Data for analysis below:
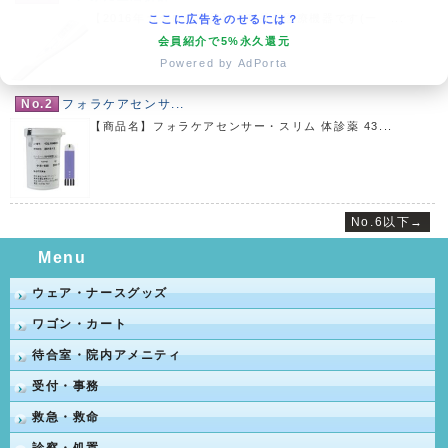
【2016年カタログ商品】本商品は医療機器です(一 ...
ここに広告をのせるには？
会員紹介で5%永久還元
Powered by AdPorta
No.2
フォラケアセンサ...
【商品名】フォラケアセンサー・スリム 体診薬 43...
No.6以下→
Menu
ウェア・ナースグッズ
ワゴン・カート
待合室・院内アメニティ
受付・事務
救急・救命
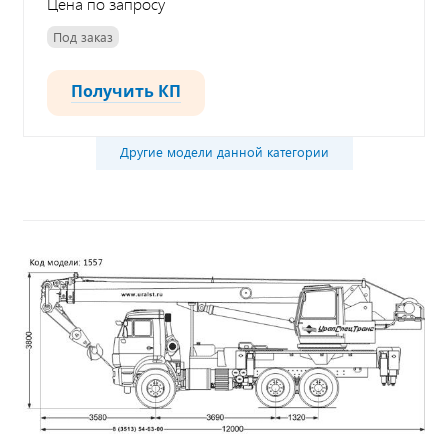
Цена по запросу
Под заказ
Получить КП
Другие модели данной категории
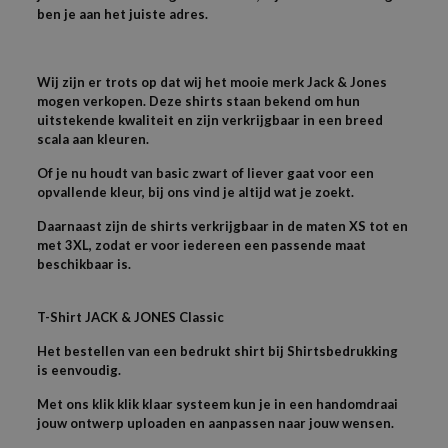
ben je aan het juiste adres.
Wij zijn er trots op dat wij het mooie merk Jack & Jones
mogen verkopen. Deze shirts staan bekend om hun
uitstekende kwaliteit en zijn verkrijgbaar in een breed
scala aan kleuren.
Of je nu houdt van basic zwart of liever gaat voor een
opvallende kleur, bij ons vind je altijd wat je zoekt.
Daarnaast zijn de shirts verkrijgbaar in de maten XS tot en
met 3XL, zodat er voor iedereen een passende maat
beschikbaar is.
T-
Shirt JACK & JONES
Classic
Het bestellen van een bedrukt shirt bij Shirtsbedrukking
is eenvoudig.
Met ons klik klik klaar systeem kun je in een handomdraai
jouw ontwerp uploaden en aanpassen naar jouw wensen.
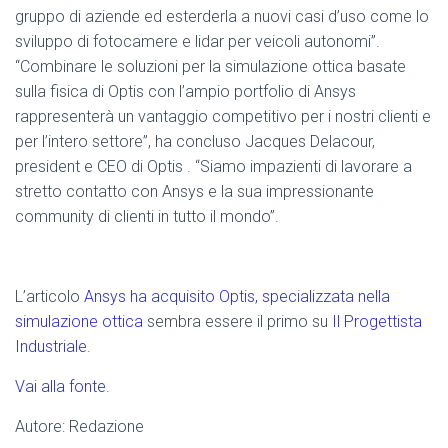
gruppo di aziende ed esterderla a nuovi casi d’uso come lo
sviluppo di fotocamere e lidar per veicoli autonomi”.
“Combinare le soluzioni per la simulazione ottica basate
sulla fisica di Optis con l’ampio portfolio di Ansys
rappresenterà un vantaggio competitivo per i nostri clienti e
per l’intero settore”, ha concluso Jacques Delacour,
president e CEO di Optis . “Siamo impazienti di lavorare a
stretto contatto con Ansys e la sua impressionante
community di clienti in tutto il mondo”.
L’articolo
Ansys ha acquisito Optis, specializzata nella
simulazione ottica
sembra essere il primo su
Il Progettista
Industriale
.
Vai alla fonte.
Autore: Redazione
End of Data for analysis.
*Description of the task*
Write the records out again verbatim and omit the pictures they contain.

*Final answer*
【2016年カタログ商品】本商品は医療機器です(一 ...
ここに広告をのせるには？
会員紹介で5%永久還元
Powered by AdPorta
No.2
フォラケアセンサ...
【商品名】フォラケアセンサー・スリム 体診薬 43...
No.6以下→
Menu
ウェア・ナースグッズ
ワゴン・カート
待合室・院内アメニティ
受付・事務
救急・救命
Цена по запросу
Под заказ
Получить КП
Другие модели данной категории
ben je aan het juiste adres.
Wij zijn er trots op dat wij het mooie merk Jack & Jones
mogen verkopen. Deze shirts staan bekend om hun
uitstekende kwaliteit en zijn verkrijgbaar in een breed
scala aan kleuren.
Of je nu houdt van basic zwart of liever gaat voor een
opvallende kleur, bij ons vind je altijd wat je zoekt.
Daarnaast zijn de shirts verkrijgbaar in de maten XS tot en
met 3XL, zodat er voor iedereen een passende maat
beschikbaar is.
T-
Shirt JACK & JONES
Classic
Het bestellen van een bedrukt shirt bij Shirtsbedrukking
is eenvoudig.
Met ons klik klik klaar systeem kun je in een handomdraai
jouw ontwerp uploaden en aanpassen naar jouw wensen.
gruppo di aziende ed esterderla a nuovi casi d’uso come lo
sviluppo di fotocamere e lidar per veicoli autonomi”.
“Combinare le soluzioni per la simulazione ottica basate
sulla fisica di Optis con l’ampio portfolio di Ansys
rappresenterà un vantaggio competitivo per i nostri clienti e
per l’intero settore”, ha concluso Jacques Delacour,
president e CEO di Optis . “Siamo impazienti di lavorare a
stretto contatto con Ansys e la sua impressionante
community di clienti in tutto il mondo”.
L’articolo
Ansys ha acquisito Optis, specializzata nella
simulazione ottica
sembra essere il primo su
Il Progettista
Industriale
.
Vai alla fonte.
Autore: Redazione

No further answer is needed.